Hyperglycemia or high blood sugar usually only occurs in people who have diabetes mellitus.
When a person eats, food is broken down into various components, one of which is glucose. Glucose enters the bloodstream, where it is taken up by cells which use it as an energy source. This cellular uptake of glucose requires a hormone called insulin, which is produced by the pancreas.
In people with diabetes, the level of insulin produced is either inadequate or the insulin that is produced fails to work properly (insulin resistance). The glucose remains in the blood, which eventually leads to the symptoms of hyperglycemia. The excess glucose in the blood enters the urine and takes water, minerals and salt along with it. This leads to symptoms such as increased thirst, increased urination and eventually the patient may develop dehydration.

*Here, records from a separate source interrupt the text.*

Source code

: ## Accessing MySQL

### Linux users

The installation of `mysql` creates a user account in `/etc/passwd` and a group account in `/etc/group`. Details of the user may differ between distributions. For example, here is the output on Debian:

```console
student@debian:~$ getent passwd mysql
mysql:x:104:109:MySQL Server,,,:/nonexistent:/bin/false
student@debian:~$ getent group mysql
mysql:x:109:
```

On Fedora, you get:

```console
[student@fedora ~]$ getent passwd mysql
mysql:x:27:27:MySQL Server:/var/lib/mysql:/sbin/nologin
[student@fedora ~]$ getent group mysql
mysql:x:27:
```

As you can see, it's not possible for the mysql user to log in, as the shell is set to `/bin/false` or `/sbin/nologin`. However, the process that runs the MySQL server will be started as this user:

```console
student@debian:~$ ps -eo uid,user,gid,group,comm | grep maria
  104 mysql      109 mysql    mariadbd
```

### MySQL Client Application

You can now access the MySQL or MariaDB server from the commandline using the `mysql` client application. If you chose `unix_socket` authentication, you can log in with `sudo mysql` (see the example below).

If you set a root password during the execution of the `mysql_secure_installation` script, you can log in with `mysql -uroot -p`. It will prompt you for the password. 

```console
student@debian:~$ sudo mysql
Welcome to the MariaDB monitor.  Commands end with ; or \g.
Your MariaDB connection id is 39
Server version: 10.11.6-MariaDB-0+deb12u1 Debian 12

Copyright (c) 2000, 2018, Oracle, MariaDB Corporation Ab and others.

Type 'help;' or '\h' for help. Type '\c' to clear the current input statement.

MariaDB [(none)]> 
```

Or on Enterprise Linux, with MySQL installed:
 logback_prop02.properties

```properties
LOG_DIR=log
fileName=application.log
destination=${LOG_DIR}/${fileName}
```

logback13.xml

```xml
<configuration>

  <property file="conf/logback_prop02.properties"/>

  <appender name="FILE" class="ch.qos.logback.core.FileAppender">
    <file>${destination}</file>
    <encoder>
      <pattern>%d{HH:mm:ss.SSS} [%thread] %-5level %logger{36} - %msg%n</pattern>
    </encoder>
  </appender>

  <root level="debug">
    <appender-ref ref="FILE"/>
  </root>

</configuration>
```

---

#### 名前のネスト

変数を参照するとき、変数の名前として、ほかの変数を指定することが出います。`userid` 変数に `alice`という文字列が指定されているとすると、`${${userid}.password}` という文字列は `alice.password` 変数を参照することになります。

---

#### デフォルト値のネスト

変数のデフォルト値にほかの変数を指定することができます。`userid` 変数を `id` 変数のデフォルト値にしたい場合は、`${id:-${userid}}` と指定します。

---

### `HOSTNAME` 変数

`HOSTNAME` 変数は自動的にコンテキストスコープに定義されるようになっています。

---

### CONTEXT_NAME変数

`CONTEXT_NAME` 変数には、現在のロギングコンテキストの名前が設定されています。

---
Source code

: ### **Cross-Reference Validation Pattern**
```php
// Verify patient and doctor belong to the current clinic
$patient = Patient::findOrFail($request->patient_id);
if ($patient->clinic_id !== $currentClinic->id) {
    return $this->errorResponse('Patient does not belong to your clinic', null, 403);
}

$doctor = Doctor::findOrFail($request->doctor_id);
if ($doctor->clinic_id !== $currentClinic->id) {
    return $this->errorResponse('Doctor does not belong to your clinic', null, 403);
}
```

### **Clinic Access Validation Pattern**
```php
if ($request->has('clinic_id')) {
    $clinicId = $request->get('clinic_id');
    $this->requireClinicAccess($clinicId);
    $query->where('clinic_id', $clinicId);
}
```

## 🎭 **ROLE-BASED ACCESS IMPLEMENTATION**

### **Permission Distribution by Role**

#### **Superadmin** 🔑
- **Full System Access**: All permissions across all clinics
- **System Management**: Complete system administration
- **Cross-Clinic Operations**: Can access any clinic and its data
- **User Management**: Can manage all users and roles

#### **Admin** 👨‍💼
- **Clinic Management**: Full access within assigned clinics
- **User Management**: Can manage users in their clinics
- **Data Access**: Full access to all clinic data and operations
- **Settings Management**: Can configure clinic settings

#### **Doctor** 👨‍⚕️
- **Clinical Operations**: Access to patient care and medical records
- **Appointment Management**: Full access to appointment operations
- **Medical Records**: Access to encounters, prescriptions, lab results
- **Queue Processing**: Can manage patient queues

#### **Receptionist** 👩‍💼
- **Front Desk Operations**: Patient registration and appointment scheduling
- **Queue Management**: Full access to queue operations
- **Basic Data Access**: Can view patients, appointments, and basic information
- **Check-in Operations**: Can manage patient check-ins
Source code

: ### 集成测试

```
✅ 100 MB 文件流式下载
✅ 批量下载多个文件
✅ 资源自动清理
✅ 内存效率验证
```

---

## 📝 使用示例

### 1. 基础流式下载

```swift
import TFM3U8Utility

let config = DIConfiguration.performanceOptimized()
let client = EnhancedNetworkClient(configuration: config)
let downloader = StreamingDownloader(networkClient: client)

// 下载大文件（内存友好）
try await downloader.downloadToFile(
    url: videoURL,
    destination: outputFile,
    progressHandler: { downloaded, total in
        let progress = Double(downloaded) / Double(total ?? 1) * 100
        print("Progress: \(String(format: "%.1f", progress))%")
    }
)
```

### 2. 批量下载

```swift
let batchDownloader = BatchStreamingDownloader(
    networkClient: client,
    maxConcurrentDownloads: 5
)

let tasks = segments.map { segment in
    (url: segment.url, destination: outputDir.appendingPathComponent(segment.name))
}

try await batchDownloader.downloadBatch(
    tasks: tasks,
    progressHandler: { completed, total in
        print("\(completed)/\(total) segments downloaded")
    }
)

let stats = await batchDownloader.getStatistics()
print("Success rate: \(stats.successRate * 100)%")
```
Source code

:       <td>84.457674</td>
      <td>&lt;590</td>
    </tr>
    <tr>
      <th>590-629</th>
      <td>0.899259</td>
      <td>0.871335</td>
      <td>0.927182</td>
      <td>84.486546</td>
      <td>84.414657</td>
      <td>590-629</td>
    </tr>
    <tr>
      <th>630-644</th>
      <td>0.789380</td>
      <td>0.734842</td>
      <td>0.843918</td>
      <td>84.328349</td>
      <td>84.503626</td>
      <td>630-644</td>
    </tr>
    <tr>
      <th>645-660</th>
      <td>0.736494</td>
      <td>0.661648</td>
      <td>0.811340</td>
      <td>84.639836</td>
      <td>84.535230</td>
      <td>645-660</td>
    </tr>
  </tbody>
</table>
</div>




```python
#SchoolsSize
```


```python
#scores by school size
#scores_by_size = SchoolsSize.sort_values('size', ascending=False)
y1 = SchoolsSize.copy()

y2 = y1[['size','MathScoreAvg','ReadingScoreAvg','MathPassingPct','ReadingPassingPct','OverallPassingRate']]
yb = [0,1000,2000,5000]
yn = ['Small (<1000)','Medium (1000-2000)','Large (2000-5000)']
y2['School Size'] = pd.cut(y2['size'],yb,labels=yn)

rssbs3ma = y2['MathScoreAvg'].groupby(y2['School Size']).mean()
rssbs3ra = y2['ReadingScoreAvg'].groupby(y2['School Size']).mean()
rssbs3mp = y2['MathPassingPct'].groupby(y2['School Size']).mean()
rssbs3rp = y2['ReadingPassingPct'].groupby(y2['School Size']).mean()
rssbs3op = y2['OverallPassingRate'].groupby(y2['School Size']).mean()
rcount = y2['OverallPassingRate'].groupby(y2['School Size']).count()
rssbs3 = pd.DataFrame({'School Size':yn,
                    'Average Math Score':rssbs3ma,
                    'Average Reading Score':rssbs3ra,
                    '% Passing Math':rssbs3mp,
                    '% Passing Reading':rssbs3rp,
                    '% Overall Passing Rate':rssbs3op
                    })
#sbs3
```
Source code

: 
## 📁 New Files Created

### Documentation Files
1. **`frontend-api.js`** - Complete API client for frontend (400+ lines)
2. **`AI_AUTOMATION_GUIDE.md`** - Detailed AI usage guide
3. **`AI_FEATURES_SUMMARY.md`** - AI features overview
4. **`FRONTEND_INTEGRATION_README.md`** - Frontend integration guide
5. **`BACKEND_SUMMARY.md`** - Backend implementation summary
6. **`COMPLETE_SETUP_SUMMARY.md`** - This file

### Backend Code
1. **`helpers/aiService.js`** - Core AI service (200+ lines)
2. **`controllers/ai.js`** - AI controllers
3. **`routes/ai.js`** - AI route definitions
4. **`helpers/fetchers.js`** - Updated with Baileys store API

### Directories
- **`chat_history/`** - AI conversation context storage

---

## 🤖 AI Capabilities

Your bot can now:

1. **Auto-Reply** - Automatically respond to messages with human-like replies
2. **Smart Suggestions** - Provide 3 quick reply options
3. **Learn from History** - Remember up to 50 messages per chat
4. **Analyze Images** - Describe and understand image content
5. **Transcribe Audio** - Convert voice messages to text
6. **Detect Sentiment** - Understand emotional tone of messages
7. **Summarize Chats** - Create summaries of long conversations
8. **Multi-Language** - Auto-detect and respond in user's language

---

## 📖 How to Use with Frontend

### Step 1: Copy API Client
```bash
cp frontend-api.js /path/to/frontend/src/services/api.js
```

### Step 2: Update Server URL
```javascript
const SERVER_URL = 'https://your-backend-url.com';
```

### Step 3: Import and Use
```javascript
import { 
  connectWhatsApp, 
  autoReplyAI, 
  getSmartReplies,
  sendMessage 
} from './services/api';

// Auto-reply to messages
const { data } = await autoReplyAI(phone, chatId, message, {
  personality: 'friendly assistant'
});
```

Several factors increase the likelihood of hyperglycemia occurring in people with diabetes and examples of these are given below.
- Over eating
- Incorrect or missed dose of insulin or other antihyperglycemic medication
- Over treating an episode of low blood sugar or hypoglycemia
- Illnesses such as the common cold
Some women develop hyperglycemia as the result of a condition called gestational diabetes which can develop during pregnancy. This form of diabetes develops when the body fails to produce enough insulin to meet the demands of pregnancy, which causes an increased level of glucose in the blood.